So I'm starting a project on directed graphs and topological sorting. I'm looking for the most efficient way to parse an input file of courses in the form:
void populateGraph(std::string filename, Graph* graph)
You're on the right track with a lot of things.
If you can assume that all the inputs you will encounter are just
COURSE_X and you can assume that all Xes form a continuous interval of ints starting from 1 (or 0) and span to the number of vertices, then you could just treat the vertices as numbers internally. If that is not the case, you can assign each vertex label a number (using std::unordered_map for example) and have this abstract structure anyway.
Now, if you choose to stick with this model, it is convenient to use, because your whole graph can be represented as
std::vector<std::list<int>>. You could substitute
int with some struct type if you want to store more info about the edge, like labels, weights, etc. Whenever you want to access a specific node's adjacency list, you just access the vector's cell under the node's id.

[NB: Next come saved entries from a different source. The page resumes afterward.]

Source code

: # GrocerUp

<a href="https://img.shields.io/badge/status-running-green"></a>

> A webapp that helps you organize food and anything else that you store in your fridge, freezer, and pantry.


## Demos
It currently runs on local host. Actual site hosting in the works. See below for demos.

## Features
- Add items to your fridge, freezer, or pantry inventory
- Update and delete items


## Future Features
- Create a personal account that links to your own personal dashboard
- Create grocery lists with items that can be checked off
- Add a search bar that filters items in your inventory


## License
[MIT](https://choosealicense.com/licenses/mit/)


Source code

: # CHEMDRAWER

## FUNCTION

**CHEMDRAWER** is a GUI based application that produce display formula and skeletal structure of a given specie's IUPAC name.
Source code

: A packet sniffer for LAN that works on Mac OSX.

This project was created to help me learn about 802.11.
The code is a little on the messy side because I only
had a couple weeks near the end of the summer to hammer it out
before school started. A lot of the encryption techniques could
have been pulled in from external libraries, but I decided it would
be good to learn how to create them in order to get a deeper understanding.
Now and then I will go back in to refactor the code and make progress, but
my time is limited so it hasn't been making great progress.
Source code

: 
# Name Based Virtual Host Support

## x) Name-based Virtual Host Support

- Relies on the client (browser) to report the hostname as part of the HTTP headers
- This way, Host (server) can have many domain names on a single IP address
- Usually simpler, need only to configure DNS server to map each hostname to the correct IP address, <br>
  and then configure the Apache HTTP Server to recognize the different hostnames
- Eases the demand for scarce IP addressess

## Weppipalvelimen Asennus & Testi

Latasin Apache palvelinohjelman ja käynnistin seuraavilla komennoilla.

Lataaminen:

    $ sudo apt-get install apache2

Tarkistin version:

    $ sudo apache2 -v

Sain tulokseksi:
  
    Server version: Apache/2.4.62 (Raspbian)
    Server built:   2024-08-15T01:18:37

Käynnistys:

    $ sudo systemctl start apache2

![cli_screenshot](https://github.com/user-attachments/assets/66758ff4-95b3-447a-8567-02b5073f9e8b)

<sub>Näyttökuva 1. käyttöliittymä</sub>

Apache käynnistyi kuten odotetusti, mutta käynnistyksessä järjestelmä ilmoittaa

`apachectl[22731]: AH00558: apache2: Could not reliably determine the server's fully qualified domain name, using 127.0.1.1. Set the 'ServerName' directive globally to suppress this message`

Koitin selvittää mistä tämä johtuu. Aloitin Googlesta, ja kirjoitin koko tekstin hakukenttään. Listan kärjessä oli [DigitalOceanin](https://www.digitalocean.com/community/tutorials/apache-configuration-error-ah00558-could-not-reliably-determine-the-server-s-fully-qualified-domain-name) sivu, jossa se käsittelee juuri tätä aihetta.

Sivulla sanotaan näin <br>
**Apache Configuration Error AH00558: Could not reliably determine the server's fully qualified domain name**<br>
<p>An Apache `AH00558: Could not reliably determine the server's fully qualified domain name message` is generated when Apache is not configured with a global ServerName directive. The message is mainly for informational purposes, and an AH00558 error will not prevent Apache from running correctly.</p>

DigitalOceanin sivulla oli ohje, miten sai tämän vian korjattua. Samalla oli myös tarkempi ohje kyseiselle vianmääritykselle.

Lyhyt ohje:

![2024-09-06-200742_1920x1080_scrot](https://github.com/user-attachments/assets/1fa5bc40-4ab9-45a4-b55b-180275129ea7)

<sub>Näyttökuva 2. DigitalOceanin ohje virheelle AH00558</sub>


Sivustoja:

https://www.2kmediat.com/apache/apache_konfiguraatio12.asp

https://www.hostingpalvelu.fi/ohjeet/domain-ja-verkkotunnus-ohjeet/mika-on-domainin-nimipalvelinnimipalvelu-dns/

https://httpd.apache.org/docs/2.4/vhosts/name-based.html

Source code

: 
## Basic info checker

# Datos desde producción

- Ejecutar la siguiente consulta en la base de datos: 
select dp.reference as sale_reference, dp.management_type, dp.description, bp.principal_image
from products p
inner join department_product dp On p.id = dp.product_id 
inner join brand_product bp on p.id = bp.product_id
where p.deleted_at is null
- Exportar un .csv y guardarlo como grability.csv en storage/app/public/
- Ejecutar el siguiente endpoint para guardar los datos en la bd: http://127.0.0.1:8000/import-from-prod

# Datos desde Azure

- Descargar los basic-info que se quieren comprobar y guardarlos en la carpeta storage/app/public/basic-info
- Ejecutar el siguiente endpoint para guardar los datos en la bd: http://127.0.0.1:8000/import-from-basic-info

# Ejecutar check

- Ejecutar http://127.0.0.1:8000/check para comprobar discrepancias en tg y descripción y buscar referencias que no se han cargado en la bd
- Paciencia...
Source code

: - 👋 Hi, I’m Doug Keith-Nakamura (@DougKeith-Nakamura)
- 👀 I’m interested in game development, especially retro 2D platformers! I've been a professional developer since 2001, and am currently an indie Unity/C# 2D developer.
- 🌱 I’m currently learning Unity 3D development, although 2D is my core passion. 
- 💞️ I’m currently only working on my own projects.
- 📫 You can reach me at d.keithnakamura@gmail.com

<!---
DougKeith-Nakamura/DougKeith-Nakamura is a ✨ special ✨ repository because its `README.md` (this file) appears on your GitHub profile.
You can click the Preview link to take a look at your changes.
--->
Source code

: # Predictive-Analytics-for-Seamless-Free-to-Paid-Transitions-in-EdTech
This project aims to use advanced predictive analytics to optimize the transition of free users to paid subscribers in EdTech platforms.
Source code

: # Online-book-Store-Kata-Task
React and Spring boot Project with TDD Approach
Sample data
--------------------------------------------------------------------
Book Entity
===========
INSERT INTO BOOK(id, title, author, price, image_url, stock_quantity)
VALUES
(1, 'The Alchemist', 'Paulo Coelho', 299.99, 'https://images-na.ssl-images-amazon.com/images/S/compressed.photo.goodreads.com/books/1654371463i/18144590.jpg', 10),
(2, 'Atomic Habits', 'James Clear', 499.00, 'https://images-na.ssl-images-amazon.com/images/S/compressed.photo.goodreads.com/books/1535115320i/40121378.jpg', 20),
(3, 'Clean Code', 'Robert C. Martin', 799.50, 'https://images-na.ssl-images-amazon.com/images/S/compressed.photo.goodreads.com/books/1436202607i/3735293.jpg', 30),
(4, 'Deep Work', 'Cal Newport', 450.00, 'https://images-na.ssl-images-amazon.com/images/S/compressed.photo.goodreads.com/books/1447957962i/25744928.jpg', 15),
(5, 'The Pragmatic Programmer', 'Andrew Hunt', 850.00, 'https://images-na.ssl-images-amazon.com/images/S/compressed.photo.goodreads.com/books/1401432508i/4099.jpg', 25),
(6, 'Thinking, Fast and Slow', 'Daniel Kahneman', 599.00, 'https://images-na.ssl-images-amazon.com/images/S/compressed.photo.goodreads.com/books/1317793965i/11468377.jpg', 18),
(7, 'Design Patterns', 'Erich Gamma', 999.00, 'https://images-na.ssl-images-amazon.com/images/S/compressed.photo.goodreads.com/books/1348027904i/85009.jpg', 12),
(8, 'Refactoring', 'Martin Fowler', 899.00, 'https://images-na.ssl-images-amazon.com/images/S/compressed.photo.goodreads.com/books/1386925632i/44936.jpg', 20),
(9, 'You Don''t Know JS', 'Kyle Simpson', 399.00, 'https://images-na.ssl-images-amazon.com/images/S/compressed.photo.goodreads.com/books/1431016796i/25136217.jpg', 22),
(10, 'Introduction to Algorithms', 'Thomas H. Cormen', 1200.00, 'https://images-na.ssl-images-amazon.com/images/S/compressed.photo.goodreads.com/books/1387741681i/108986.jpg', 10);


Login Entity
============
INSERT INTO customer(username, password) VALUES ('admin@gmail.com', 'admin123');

Obviously this is an adjacency list based solution. It's good for sparse graphs generally speaking. Think of it this way: if you're using a matrix for a sparse graph, a very big part of that allocated memory is not going to be used. Using adjacency graph eliminates this, but it takes away the constant access time to any arbitrary edge. This means that it can take linear time to check if a given edge exists. That being said, I wouldn't expect you to use that check in a topological sort. If you chose to use a matrix however, you would still need to map the vertices to numbers, to that part stays.
Last but not least, you can use pointers instead of integer ids. Basically you wouldn't look up vertices in the vector using an id, but you'd directly access a vertice through a stored pointer. You'd most likely still need to have the string -> pointer mapping, at least for the graph creation.